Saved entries
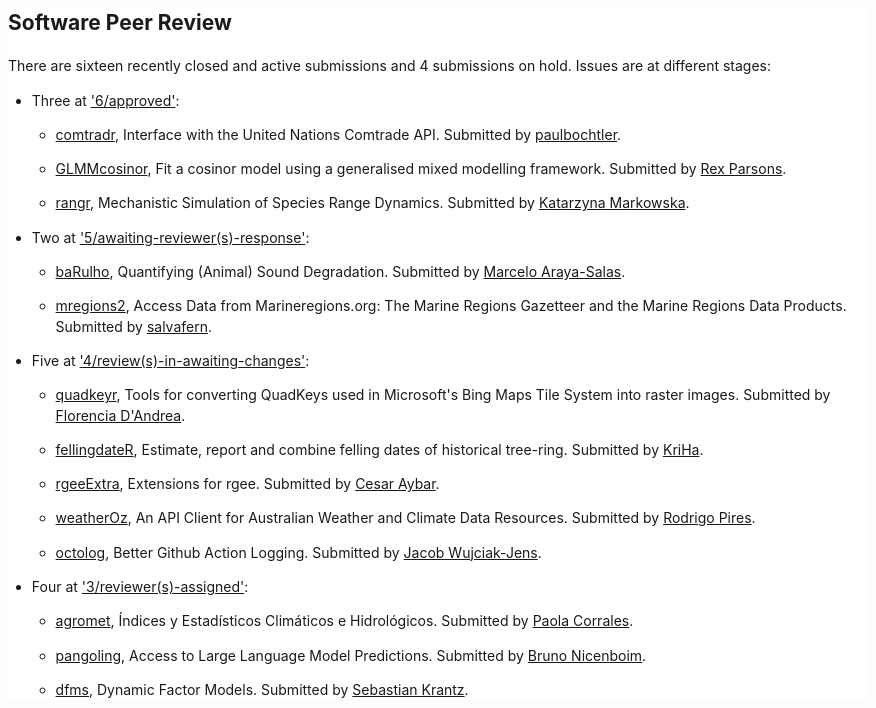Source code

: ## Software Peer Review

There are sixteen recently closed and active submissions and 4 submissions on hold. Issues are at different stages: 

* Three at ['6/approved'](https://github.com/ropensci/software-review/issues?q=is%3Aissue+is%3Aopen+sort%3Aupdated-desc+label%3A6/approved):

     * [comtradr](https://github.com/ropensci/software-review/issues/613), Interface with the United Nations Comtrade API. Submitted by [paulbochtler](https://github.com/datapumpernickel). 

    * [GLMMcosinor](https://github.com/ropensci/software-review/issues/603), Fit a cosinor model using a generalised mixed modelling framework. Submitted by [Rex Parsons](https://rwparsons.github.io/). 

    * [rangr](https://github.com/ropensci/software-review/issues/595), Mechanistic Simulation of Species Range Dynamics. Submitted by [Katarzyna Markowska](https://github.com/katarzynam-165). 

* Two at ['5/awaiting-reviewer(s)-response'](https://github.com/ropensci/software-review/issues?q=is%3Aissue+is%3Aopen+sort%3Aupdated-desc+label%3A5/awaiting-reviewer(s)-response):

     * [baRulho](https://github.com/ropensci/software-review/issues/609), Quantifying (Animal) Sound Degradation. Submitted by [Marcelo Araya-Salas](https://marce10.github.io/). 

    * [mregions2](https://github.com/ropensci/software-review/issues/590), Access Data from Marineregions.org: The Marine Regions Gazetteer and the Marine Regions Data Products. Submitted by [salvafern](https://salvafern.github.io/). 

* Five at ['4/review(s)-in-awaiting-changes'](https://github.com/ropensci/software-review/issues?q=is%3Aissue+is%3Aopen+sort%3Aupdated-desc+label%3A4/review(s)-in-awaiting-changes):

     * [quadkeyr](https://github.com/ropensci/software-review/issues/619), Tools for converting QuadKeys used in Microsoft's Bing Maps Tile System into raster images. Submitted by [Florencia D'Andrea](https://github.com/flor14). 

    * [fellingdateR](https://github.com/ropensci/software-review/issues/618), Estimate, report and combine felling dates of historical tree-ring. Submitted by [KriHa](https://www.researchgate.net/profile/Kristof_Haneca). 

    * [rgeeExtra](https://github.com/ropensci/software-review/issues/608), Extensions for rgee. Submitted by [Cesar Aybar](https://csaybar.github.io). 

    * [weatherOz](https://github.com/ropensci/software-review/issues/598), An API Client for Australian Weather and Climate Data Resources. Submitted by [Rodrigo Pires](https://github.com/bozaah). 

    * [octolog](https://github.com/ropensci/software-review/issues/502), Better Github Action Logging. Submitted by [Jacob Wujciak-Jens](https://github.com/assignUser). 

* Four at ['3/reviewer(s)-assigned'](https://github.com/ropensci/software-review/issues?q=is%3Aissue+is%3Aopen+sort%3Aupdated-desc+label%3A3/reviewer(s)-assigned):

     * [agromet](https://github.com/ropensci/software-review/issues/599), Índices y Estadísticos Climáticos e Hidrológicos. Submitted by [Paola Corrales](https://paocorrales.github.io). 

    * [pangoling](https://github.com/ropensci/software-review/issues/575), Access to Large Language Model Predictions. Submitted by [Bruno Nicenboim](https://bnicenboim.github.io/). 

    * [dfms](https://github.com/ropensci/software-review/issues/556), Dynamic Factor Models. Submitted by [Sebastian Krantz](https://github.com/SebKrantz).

==

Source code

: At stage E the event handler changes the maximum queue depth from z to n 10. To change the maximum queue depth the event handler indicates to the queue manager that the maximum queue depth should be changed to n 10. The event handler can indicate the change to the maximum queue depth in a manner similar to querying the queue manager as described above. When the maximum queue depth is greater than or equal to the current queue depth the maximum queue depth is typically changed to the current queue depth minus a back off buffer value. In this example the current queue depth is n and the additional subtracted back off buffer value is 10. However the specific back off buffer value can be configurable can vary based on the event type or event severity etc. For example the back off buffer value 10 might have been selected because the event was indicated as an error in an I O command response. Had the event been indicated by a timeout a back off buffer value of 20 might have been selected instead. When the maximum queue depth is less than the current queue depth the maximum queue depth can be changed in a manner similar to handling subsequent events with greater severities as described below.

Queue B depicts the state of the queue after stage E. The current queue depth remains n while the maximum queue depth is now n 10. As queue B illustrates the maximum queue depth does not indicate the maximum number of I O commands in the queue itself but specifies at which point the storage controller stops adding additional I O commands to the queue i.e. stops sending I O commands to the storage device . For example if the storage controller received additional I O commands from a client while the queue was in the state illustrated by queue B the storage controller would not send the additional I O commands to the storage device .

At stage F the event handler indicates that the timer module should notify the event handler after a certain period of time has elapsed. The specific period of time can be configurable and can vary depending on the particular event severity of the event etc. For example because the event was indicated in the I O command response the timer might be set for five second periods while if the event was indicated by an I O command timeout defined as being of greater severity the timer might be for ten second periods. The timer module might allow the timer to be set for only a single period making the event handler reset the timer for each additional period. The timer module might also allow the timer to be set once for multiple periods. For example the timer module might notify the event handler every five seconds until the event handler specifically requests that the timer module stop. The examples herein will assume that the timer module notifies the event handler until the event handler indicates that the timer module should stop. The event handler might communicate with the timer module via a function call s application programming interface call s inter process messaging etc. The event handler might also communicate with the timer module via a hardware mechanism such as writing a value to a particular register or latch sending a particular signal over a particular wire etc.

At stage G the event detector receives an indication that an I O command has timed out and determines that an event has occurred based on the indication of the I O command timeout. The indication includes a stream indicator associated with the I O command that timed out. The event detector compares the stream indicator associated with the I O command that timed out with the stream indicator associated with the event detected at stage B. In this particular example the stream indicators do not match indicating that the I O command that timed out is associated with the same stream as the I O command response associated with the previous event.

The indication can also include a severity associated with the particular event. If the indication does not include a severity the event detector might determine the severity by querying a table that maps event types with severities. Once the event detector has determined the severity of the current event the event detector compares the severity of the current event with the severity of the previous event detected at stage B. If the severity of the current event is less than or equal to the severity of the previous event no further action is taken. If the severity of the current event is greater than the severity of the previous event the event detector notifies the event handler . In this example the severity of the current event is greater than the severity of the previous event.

==

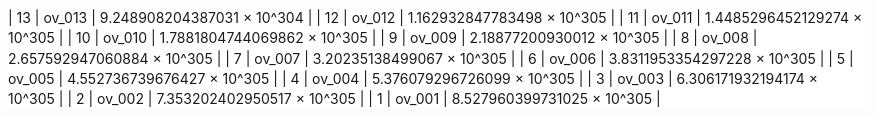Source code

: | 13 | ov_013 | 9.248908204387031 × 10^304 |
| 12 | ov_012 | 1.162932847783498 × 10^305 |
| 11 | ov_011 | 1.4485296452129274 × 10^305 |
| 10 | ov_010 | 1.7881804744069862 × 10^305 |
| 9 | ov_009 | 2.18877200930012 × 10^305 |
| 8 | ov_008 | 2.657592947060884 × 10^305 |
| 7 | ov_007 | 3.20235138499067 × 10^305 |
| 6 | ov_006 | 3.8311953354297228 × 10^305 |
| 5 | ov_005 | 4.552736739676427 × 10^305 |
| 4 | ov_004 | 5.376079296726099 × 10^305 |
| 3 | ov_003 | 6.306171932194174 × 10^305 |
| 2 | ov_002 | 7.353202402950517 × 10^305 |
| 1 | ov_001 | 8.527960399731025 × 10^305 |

• _The problem_:
Reproduce verbatim the lines of the items from the line containing "Estimate, report and" through the line containing "by [Rodrigo Pires](https://github.com/bozaah).", both included.

• _Task solution_:
    * [fellingdateR](https://github.com/ropensci/software-review/issues/618), Estimate, report and combine felling dates of historical tree-ring. Submitted by [KriHa](https://www.researchgate.net/profile/Kristof_Haneca). 

    * [rgeeExtra](https://github.com/ropensci/software-review/issues/608), Extensions for rgee. Submitted by [Cesar Aybar](https://csaybar.github.io). 

    * [weatherOz](https://github.com/ropensci/software-review/issues/598), An API Client for Australian Weather and Climate Data Resources. Submitted by [Rodrigo Pires](https://github.com/bozaah). 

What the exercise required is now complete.